Fermeture des frontières: Flahaut(PS) s'enflamme, Amnesty en appelle au respect

Fermeture des frontières: Amnesty appelle au respect des droits fondamentaux
Fermeture des frontières: Amnesty appelle au respect des droits fondamentaux - © FILIP DE SMET - BELGA

Les réactions ne se sont pas fait attendre suite à la décision de Jan Jambon de fermer les frontières avec la France, essentiellement le long de la côte belge. Sur Twitter, André Flahaut (PS)  n'y est pas allé par quatre chemins: "où va t on s arrêter dans cette dangereuse dérive?" Avant de poursuivre: "apres le port avorté de badges-le marquage...et tout cela dans l indifférence, la banalisation jusqu'au...drame!!!"

De leur côté, Amnesty International et l'association flamande pour les réfugiés Vluchtelingenwerk Vlaanderen appellent à respecter les droits fondamentaux des migrants et demandeurs d'asile en réaction aux contrôles à la frontière franco-belge qui sont réintroduits depuis lundi soir. "Nous ne devons pas oublier qu'il s'agit d'individus en détresse", rappelle Anne Claeys, de la section belge néerlandophone d'Amnesty International.

"La Belgique ne peut simplement pas arrêter tout le monde à la frontière.

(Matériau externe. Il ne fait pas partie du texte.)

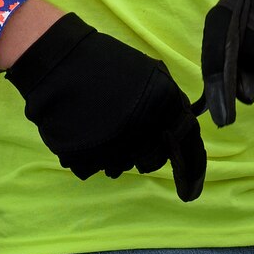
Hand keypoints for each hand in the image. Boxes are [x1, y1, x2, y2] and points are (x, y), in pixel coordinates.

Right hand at [7, 14, 205, 202]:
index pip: (188, 148)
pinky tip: (88, 132)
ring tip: (105, 126)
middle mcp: (144, 130)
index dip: (192, 171)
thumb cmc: (107, 64)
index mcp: (165, 105)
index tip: (190, 192)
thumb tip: (182, 133)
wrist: (61, 62)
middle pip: (152, 160)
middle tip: (129, 131)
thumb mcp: (151, 73)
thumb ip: (171, 105)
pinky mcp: (86, 159)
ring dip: (118, 154)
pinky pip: (97, 168)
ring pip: (124, 166)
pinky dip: (94, 156)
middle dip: (146, 153)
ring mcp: (114, 147)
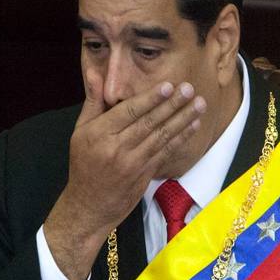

Pour chacune de ces personnes, un besoin de protection est nécessaire. Ainsi, par exemple, il y a des mineurs, des victimes de la traite ou des personnes qui ont besoin de soins médicaux", selon Mme Claeys.

Les organisations ont souhaité réagir après l'annonce par le ministre de l'Intérieur Jan Jambon (N-VA) de l'intensification des contrôles à la frontière franco-belge afin d'éviter que des camps ne s'installent en Belgique, et plus particulièrement à la Côte, après le démantèlement de la "jungle" à Calais (nord de la France).

La question des passeurs

Amnesty International et Vluchtelingenwerk Vlaanderen soulignent la nécessité d'une information adéquate pour les migrants et demandeurs d'asile. Elles expliquent, par exemple, que de nombreux demandeurs d'asile ne savent pas qu'ils peuvent faire valoir l'existence de liens familiaux outre-Manche pour se rendre en Grande-Bretagne. "Il est absurde que les migrants doivent compter sur des rumeurs et des histoires de contrebandiers. Des informations correctes et claires sur les procédures potentielles leur permettraient de faire un choix éclairé", indique Anne Claeys.

Les organisations appellent donc le gouvernement belge à recruter du personnel pour informer les migrants de leurs droits et leur fournir une assistance juridique. "Cela ne pourra pas se faire de façon optimale sans discussions constructives avec la France et la Grande-Bretagne", concluent-elles.